Dr. Robert Sparks, a former chancellor at the University of Nebraska Medical Center, died Tuesday in California after being in poor health for several months. He was 82.
Sparks, who followed Cecil Wittson as the second chancellor of the medical center, also held the position of vice president of the University of Nebraska system.
“He was a thoughtful administrator and a visionary whose programs greatly outlasted his tenure,” said Dr. Robert Wigton, a professor in the department of internal medicine. “At a time of relative physician shortage, he worked hard to increase the number of UNMC graduates staying in the state in primary care practice.”
Sparks’ most lasting achievement, Wigton said, was to champion a bill in the Legislature that provided funding for training in family practice and other primary care fields. The bill, passed in 1975, continues to provide a significant part of the funding for UNMC’s resident training.
As chancellor from 1972-76, Sparks oversaw construction of the College of Pharmacy building to accommodate its move from Lincoln. He also presided over construction of the College of Nursing, the Nebraska Lions Eye Institute and the opening of the Eppley Science Hall.

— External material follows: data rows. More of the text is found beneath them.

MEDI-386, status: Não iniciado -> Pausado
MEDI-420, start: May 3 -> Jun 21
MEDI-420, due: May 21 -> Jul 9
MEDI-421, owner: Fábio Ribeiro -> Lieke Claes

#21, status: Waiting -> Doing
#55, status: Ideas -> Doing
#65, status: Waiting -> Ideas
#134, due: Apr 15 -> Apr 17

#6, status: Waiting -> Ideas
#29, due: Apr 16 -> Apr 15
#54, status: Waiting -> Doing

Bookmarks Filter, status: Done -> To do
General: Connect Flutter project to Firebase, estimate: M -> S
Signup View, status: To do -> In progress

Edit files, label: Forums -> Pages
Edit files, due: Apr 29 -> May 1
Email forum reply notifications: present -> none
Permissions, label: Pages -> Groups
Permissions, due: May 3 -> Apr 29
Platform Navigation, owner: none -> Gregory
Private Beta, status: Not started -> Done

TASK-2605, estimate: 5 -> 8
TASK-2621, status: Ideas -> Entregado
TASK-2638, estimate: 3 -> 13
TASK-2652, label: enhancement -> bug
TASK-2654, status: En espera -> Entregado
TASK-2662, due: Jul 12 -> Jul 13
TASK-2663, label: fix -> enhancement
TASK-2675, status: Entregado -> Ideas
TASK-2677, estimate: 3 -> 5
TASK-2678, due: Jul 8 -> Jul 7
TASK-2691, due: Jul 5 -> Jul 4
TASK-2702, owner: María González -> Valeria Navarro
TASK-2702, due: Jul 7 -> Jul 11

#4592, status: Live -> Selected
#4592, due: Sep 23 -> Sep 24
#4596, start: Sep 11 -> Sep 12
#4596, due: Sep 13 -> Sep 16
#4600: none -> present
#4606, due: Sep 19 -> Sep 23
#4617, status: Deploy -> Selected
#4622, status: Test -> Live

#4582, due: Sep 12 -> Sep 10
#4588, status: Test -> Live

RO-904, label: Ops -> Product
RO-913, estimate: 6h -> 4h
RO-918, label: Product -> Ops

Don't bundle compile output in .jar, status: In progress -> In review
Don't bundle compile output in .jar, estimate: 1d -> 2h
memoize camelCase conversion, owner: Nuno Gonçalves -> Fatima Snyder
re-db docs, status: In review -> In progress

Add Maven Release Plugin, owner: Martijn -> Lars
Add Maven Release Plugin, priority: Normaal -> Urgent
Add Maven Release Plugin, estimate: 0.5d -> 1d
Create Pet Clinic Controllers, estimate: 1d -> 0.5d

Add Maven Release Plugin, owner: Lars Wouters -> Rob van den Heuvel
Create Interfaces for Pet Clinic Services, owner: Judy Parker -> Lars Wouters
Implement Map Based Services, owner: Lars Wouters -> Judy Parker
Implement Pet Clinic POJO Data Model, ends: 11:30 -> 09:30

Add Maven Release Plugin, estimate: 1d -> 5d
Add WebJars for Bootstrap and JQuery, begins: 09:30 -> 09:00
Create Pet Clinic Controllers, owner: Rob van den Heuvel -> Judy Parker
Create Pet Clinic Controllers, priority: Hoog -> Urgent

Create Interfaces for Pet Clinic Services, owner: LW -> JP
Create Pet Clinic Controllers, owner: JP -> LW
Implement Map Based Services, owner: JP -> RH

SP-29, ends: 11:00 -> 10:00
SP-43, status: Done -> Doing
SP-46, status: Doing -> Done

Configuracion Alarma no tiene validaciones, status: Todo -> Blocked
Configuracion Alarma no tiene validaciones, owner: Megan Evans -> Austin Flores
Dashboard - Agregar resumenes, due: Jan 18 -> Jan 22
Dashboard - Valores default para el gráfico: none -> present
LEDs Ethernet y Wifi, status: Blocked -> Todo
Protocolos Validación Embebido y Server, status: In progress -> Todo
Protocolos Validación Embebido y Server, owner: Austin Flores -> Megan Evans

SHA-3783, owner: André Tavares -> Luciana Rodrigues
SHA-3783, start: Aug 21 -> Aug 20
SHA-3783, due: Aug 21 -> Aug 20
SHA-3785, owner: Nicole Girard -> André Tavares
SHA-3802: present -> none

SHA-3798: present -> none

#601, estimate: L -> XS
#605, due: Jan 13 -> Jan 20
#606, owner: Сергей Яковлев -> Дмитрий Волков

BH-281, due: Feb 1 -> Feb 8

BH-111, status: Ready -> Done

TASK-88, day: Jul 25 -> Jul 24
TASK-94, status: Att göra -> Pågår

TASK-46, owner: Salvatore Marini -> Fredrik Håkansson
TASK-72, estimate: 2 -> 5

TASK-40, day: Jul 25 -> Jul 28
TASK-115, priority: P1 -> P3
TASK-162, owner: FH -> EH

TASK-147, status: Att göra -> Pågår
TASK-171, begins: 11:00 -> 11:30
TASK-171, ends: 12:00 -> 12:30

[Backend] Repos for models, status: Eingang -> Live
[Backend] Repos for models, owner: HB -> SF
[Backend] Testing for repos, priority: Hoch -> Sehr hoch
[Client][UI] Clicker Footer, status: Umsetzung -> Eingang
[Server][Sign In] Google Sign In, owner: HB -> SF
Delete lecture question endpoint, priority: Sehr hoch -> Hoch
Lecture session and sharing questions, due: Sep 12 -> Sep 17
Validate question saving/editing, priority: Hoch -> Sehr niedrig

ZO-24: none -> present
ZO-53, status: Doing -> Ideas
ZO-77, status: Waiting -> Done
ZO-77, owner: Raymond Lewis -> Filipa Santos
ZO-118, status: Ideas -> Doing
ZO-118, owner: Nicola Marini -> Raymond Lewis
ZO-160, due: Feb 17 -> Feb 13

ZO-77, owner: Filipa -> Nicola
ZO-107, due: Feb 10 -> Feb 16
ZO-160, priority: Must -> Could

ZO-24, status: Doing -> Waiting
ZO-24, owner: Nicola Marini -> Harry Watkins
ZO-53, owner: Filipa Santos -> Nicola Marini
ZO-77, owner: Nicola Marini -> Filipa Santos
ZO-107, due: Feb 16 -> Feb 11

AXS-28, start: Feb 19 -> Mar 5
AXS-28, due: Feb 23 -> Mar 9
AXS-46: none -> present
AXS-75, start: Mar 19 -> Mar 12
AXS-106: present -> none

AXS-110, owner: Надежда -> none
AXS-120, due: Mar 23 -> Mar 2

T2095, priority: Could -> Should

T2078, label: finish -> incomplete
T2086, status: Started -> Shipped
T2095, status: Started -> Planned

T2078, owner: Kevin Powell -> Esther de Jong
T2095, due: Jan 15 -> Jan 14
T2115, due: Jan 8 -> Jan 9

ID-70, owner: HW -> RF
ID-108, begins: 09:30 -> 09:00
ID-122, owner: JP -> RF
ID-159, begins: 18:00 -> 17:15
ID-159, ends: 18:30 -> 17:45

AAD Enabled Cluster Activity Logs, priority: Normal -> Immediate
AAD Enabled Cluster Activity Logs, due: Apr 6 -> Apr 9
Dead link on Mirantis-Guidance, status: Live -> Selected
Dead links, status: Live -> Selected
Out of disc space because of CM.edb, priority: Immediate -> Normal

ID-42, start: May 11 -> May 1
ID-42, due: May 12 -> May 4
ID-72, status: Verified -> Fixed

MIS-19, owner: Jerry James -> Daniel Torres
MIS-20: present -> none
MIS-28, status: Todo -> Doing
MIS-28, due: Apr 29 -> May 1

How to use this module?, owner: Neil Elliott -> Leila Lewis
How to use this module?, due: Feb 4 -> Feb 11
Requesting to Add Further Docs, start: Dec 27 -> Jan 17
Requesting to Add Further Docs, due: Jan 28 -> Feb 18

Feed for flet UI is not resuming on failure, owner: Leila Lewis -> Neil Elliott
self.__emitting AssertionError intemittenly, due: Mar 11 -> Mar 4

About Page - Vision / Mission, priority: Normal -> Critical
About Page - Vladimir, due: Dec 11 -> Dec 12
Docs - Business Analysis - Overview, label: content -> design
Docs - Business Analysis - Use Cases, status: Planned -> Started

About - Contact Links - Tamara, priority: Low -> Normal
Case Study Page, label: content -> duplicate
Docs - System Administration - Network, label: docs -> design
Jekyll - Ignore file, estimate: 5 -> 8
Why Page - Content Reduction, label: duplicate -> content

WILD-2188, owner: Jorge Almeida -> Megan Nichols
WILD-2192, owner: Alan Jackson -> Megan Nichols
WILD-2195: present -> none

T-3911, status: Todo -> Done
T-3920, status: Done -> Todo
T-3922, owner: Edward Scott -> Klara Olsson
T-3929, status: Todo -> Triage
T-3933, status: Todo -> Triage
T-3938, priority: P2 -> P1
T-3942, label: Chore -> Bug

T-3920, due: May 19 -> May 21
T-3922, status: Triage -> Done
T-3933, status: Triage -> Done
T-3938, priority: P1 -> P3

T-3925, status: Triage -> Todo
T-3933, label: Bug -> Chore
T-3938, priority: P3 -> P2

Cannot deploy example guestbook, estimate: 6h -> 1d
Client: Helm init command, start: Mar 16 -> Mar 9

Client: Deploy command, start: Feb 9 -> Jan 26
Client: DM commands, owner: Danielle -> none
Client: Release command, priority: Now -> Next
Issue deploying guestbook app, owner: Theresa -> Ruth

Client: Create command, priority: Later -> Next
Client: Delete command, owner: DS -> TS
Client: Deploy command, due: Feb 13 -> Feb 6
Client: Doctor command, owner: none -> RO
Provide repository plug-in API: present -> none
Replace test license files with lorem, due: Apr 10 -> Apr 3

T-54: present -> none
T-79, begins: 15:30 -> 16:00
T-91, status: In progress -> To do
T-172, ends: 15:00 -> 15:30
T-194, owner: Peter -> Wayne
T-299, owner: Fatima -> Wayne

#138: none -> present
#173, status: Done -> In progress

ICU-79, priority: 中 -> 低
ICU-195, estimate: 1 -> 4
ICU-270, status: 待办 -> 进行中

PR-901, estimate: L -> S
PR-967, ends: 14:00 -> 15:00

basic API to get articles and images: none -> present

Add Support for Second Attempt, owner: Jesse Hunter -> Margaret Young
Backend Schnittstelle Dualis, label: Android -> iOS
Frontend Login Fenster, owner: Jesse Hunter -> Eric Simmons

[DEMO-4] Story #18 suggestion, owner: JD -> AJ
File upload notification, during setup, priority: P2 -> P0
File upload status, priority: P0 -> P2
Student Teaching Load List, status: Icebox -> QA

During a 2005 visit from his home in El Dorado Hills, California, to UNMC, Sparks took note of the campus growth that had occurred since his tenure: “It’s something we would never have imagined the scope of in the 1970s — just like we can’t imagine the scope today of what it will be in 2025.”
The Newton, Iowa, native received his bachelor’s degree and medical degree from the University of Iowa. He completed his residency in internal medicine and gastroenterology at Tulane University in New Orleans and interned at the Charity Hospital of Louisiana in New Orleans.
In 1958, Sparks joined the Tulane faculty and, in 1969, became dean of the Tulane School of Medicine. During his time in Louisiana, he was director of the Louisiana Heart Association and the Louisiana Cancer Society.
He became a sought-after speaker in the fields of internal medicine, gastroenterology, alcohol and drug addictions and health-planning policy.
Following his time at UNMC, he became program director of the W.K. Kellogg Foundation. In 1995, he became president and CEO of the California Medical Association Foundation, a position he held until he retired in 1998.
Sparks received multiple honors over the years, including an honorary doctor of humanitarian service degree from Creighton University in 1978.
He continues to aid students at UNMC through several funds: The Chancellor Robert D. Sparks, M.D. Award in Public Health and Preventive Medicine; The Chancellor Robert D. Sparks, M.D., Public Health Research Award; and the Chancellor Robert D. Sparks, M.D. Pre-Professional Student Scholarship in Health Promotion and Disease Prevention.